IL-1-induced expression of granulopoietic factors, including G-CSF, by human bone marrow stromal cells is suppressed by HIV-1 infection, a phenomenon that may account for the regenerative granulopoietic failure often seen in HIV-1 infected patients. Seeking to identify the HIV-1 gene products that account for stromal cell dysfunction, we used replication incompetent HIV-1 mutants to demonstrate that deletion of vpr abrogates the stromal cell defect. Bone marrow stromal cell cultures were established in primaria dishes containing VEGF and were allowed to grow to near confluence.
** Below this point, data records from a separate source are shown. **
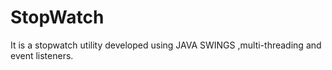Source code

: # StopWatch
It is a stopwatch utility developed using JAVA SWINGS ,multi-threading and event listeners.
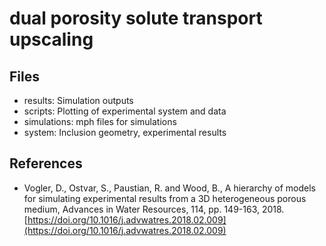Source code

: # dual porosity solute transport upscaling

## Files
- results: Simulation outputs
- scripts: Plotting of experimental system and data
- simulations: mph files for simulations
- system: Inclusion geometry, experimental results

## References
- Vogler, D., Ostvar, S., Paustian, R. and Wood, B., A hierarchy of models for simulating experimental results from a 3D heterogeneous porous medium, Advances in Water Resources, 114, pp. 149-163, 2018. [https://doi.org/10.1016/j.advwatres.2018.02.009](https://doi.org/10.1016/j.advwatres.2018.02.009)
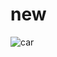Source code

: # new


![car](https://assets.volvocars.com/kh/~/media/shared-assets/master/images/pages/my20/xc60-my20/accessories/vcc10829_4x3.jpg?w=320)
HIV-1 pseudotyped with VSV-G envelope protein was produced by transient co-transfection of 293T cells with a VSV-G expression vector and HIV-1 proviral plasmids containing: (1) a deletion in the envelope gene (env-) or (2) deletions of both env and vpr. Expression of G-CSF, GM-CSF, and IL-6 by stromal cells expressing the env deleted mutant was reduced by more than 50%, but this inhibitory effect was largely relieved by mutants with deletions of both env and vpr. To confirm the vpr effect, we carried out gain-of-function studies using bone marrow stromal cells transduced with the Moloney based expression vector pSLX-CMV-vpr or vector control pSLX-CMVX. IL-6 and G-CSF expression was reduced in stromal cells expressing vpr. We conclude that blunted responses of HIV-1 infected hematopoietic stromal cells depends, at least in part, upon the expression of HIV-1 vpr and that, in the case of G-CSF and IL-6, vpr is sufficient to account for this effect.